Published April 26, 2019 | Updated April 26, 2019 | 4 minute read
A few years ago, a coaching client of mine leaned in and said quietly, “Listen, I’d be happy if I could just hide in the corner and focus on my part of the organization. That would feel really good.”
Then he laughed. He knew exactly how impossible that was because he'd just accepted a position on the executive leadership team. He no longer had the luxury of keeping his head down, and he was feeling the heat.
How was he going to navigate competing demands on his time? Could he split his attention between his work and leadership? How might focusing on the overall organization compromise the quality of his team’s work? Would it mean giving up what he enjoyed?
I get it. Focusing on what you can influence and control is satisfying. You’re the expert. You set the strategy, develop your team, execute, and celebrate your success.
What my client knew, but didn't want to admit, is that complex, large-scale, and fast-moving organizations need leaders who can tend to their parts while also working on the vitality of the whole. Without that, leadership teams struggle to navigate tough conversations about prioritization, resource allocation, and cross-functional initiatives when the needs of the whole come in conflict with any one team’s goals.
An unsolvable problem
My client’s new role meant he'd need to continually balance two things that seemed in competition with each other: the whole and his part.
It’s a classic tension that can't be solved and not the only one he'll face in his time on the leadership team.
Increasingly, I find that unresolvable tensions, or polarities, are at the heart of organizational life. If you start to look around you see them everywhere. They’re vexing because they don’t go away and they can’t be solved. Not even by clever consultants.
What are polarities?
A polarity is two values or points of view that are very different, may appear as opposites and competitive, yet need each other over time to be successful. Polarities never go away. We have to manage them together, and accept that they are unsolvable.
Inhale and exhale. These two things are surely opposites. One doesn’t exist without the other, and we need them both to survive.
Continuity and transformation. Indexing too far in one direction or the other leads to stagnation or chaos. Organizations in a constant state of change can't build organizational memory. If an organization never changes, it dies. There’s tension between these two things that can’t be solved or resolved, only managed over time.

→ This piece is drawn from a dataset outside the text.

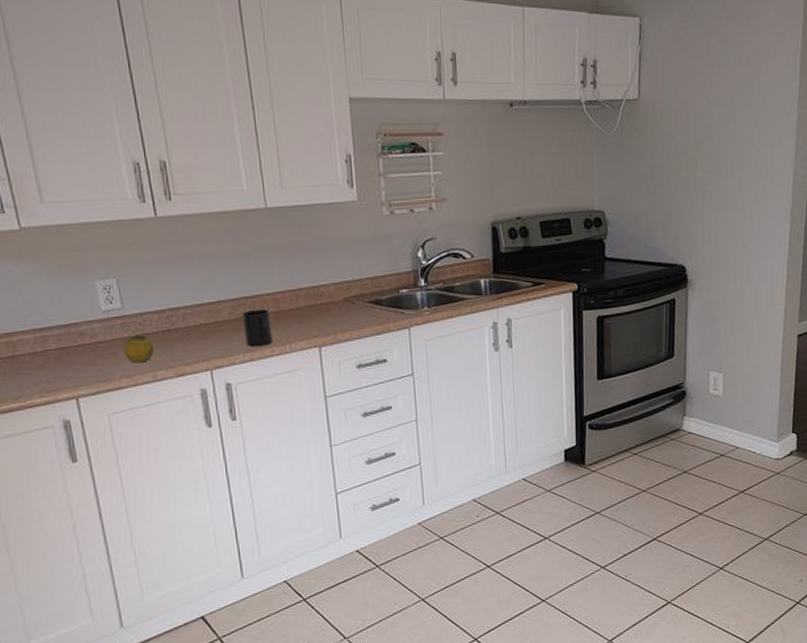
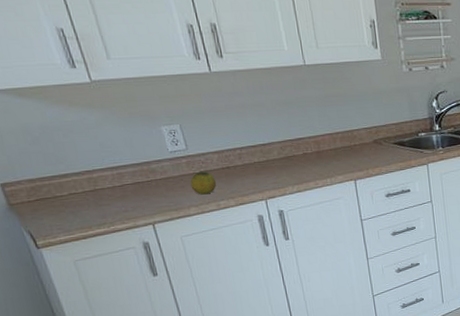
mug: present [242,309,273,347] -> none [289,150,316,181]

Directive and participatory. This one is showing up everywhere lately. As the trend in management shifts from command-and-control to shared leadership, I see leaders struggling to navigate the space between these two extremes. Too directive and you miss valuable perspectives from your team. Excessively participatory and you risk pleasing no one by trying to please everyone and wasting time doing it. There are no easy answers here, only tensions to be managed.
These polarities show up again and again in different contexts, often disguised as new words, but stemming from these common roots:
- Part and whole
- Continuity and transformation
- Autonomy and interdependence
- Individual and team
- Candor and diplomacy
- Challenge and support
- Directive and participative
- Task and relationship
- Spontaneous and disciplined
- Decentralized and centralized
- Competing and collaborating
- Global and local
- Agility and leverage
- Margin and mission
A mindset shift
Managing polarities requires a shift in mindset from traditional ways of managing and leading.
Old mindset: “To achieve desired outcomes, leaders need to eliminate or solve tensions to enable the work of employees.”
New mindset: “Effective leaders empower their employees to harness ongoing tensions towards fulfilling the organization’s purpose and vision.”
So how do leaders manage polarities?
The good news is that when you harness the tension between a polarity, it can lead to the achievement of a higher purpose. Any leader can get good at managing polarities through discipline and practice.
When faced with a polarity, here are four critical questions to consider :
- What actions can support us in leveraging and maintaining the positive aspects of each pole?
- What early warning signs might indicate we are overusing one of the poles?
- What happens when we find the perfect balance?
- What happens when we get completely out of balance?
Why organizational agility is essential to managing polarities
All organizations go through cycles of overusing one polarity at the expense of the other. With the help of agile mindsets, behaviors, and processes, organizations can build their capacity to quickly sense and respond when things start to get out of balance.
Organizations well positioned to navigate polarities have:
- rapid cycles of learning and decision-making
- a way to shift resources and talent across the organization quickly
- an open exchange of information across departments and teams
- leaders who are willing to make hard choices about de-prioritizing products/projects that no longer serve the organization's purpose
Agile organizations have a greater chance of harnessing the productive aspects of the tension, rather than getting consumed by the negative aspects of each pole.
A path forward for my client
I advised my client to spend time answering these questions and considering what might happen when he finds the perfect balance between his team (the part) and his organization (the whole).
He came back to me a few weeks later. Upon reflection, he realized that his work on his team had given him a rich perspective about the needs of his organization’s clients that other senior leaders didn’t have. He had an opportunity to integrate that perspective into organizational decision making, something he came to realize was much needed.
He also realized that by connecting to the whole, he had an opportunity to expand his team’s influence through partnership and collaboration with other groups. He would have missed that opportunity if he'd stayed in his corner.
When he focused on the upsides of both poles, rather than feeling overwhelmed, he was full of possibility.